# [Document]
-- start --

Company Outing–Part 2

Study the transcript of this episode as a lesson on LingQ, saving the words and phrases you don’t know to your database. Here it is!

Here is the second part of a friendly chat between Mark and Jill in which they talk about the latest addition to Mark’s family–Gordie.

Mark: Other than that, we had some things we were going to talk about today but they are slipping my mind at the moment.

Oh, I think we were, yeah, we were going to talk about my latest addition to my family.

Jill: Gordie.

Mark: Gordie, my dog.

Jill: Named after your street, Gordon.

Mark: That’s right, but it’s just a good name for a dog.

Jill: It is cute.

Mark: No offense to any Gords who happen to be listening out there.

Jill: It’s a good people name too.

Mark: It’s a good people name too; that’s right.

Like Gordie Howe, one of the most famous hockey players that ever played for

Jill: Canadian.

Mark: Canadian, yeah.

Anyway, so yeah, we got a new puppy about a month or so ago and we’ve been having lots of fun.

The kids have been having lots of fun.

Some early mornings, although Jill doesn’t think it’s that early but it’s early for me.

Jill: Mark comes to work yawning now sometimes and he’s not-you’re not really a yawner, usually.

Mark: No.

Jill: You know and you do a lot of exercise and you’re in good shape and stuff but when I saw you yawning the other day you  (said) blamed it on the dog.

You and Kindrey take turns getting up with him in the morning because it’s like a baby.

He gets up and he needs attention and it’s earlier than your kids wakeup and earlier than you normally wakeup.

You told me it was 6:30 and I didn’t have any sympathy because to me 6:30 is really not that early in the morning.

Mark: 6:30 is very early.

It’s not normal to wakeup too early, you know that.

Yeah, no, the dog has to go out for a pee at 6:30 or whenever he wakes up.

Jill: But when you first got him you said it was about 4:30 or 5:00 in the morning.

Mark: Yeah, that was really bad.

It was like 4:30, 4:45, 5:00 for a few weeks anyway.

Jill: Yeah.

Mark: He’s been pretty much at 6:30, sometimes 7:00, sometimes 6:00, but around 6:30 most mornings which really isn’t that bad especially in the summer when it’s light out so early.

I mean, at least he’s not waking up when the sun comes out at 5:00 or whenever it comes out, you know.

Jill: Yeah.

-- end --

# [Data section]
-- start --

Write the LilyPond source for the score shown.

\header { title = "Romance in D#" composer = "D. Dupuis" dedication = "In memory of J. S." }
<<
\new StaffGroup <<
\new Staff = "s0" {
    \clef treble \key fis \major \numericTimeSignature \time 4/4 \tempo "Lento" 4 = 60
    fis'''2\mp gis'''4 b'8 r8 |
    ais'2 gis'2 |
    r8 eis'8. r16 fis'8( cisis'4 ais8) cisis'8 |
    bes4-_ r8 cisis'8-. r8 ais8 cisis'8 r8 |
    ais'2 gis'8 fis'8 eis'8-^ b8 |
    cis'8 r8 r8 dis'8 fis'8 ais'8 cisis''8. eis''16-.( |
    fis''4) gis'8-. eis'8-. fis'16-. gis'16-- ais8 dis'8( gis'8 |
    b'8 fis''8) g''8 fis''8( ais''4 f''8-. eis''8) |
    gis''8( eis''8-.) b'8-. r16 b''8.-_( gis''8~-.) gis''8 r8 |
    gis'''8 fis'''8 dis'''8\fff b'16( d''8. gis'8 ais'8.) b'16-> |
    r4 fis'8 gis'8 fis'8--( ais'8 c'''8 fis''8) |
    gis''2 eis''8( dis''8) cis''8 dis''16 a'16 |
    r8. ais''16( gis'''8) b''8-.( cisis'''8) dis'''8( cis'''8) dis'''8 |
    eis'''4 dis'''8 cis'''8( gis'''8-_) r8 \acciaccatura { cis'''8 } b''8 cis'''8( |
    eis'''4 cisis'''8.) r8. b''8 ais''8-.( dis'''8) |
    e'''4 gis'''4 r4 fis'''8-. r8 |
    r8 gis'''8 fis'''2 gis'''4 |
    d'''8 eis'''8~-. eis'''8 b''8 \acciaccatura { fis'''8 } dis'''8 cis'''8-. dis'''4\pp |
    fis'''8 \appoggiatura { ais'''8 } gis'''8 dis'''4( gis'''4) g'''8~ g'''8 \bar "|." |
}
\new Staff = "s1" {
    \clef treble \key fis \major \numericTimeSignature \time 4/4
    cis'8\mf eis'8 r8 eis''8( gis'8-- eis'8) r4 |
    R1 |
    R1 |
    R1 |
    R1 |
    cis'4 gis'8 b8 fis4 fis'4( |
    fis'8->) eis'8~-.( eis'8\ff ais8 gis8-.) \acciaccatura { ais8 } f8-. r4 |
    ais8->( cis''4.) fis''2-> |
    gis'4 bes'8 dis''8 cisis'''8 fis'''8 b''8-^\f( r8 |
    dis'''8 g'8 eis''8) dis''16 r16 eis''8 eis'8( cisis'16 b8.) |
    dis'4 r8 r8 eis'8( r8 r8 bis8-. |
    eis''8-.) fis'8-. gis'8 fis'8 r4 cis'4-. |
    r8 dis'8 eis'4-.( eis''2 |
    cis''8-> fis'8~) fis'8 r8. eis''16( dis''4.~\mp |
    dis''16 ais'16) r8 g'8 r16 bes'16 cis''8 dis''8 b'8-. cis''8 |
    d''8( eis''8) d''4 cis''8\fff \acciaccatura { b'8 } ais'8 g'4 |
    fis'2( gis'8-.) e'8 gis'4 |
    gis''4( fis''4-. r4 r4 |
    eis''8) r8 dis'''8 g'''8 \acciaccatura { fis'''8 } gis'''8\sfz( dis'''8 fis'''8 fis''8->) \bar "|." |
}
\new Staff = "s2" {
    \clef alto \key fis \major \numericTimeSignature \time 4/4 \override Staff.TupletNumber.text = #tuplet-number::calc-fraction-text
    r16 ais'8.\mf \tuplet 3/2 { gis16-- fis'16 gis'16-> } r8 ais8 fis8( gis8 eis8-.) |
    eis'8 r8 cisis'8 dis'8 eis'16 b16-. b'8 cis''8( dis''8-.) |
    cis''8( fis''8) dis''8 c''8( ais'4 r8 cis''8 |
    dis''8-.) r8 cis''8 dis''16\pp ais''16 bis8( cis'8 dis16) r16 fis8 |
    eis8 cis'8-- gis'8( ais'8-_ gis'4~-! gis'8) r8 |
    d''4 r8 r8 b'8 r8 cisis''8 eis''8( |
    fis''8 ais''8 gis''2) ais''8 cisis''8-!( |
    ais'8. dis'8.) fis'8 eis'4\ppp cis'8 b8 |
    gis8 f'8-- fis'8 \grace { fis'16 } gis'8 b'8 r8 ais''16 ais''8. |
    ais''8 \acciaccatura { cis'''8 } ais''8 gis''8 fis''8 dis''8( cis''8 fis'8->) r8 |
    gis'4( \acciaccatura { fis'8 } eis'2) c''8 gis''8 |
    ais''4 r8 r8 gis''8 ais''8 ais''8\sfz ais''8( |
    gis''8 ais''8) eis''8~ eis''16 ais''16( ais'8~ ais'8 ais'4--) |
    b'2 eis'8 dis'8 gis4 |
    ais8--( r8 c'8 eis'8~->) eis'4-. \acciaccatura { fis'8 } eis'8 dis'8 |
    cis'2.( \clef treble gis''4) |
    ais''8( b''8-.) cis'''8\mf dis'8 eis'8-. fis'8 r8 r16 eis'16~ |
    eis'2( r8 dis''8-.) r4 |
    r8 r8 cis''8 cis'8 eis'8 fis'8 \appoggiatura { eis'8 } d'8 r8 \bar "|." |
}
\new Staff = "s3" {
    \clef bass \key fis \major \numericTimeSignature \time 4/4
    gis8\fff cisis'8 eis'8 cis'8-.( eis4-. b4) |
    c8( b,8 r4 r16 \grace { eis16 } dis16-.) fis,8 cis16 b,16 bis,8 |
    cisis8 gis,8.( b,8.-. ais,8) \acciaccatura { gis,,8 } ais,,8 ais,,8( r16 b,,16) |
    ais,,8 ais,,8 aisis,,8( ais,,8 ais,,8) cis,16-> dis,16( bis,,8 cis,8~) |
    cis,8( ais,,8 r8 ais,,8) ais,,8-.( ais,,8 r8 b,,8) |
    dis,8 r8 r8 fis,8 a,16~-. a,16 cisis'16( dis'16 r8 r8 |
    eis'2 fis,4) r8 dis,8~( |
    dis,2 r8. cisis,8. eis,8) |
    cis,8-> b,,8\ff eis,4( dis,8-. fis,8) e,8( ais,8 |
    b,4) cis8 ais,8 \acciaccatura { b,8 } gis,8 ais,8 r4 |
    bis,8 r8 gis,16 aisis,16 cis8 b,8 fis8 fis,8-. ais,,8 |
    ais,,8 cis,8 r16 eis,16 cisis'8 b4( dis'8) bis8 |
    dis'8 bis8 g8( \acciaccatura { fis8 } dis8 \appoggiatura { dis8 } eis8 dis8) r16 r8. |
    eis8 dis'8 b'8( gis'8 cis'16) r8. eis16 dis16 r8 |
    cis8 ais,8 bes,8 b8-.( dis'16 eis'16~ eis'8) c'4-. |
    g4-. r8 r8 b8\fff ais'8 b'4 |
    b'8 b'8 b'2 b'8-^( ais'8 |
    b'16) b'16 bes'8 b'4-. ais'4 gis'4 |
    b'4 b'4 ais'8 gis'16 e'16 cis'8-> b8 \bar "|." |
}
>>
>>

-- end --

# [Task requirements]
Reproduce the part of the dog transcript between "Like Gordie Howe, one" and "early for me.", inclusive. The items have nothing to do with what follows.

# [Task solution]
Like Gordie Howe, one of the most famous hockey players that ever played for

Jill: Canadian.

Mark: Canadian, yeah.

Anyway, so yeah, we got a new puppy about a month or so ago and we’ve been having lots of fun.

The kids have been having lots of fun.

Some early mornings, although Jill doesn’t think it’s that early but it’s early for me.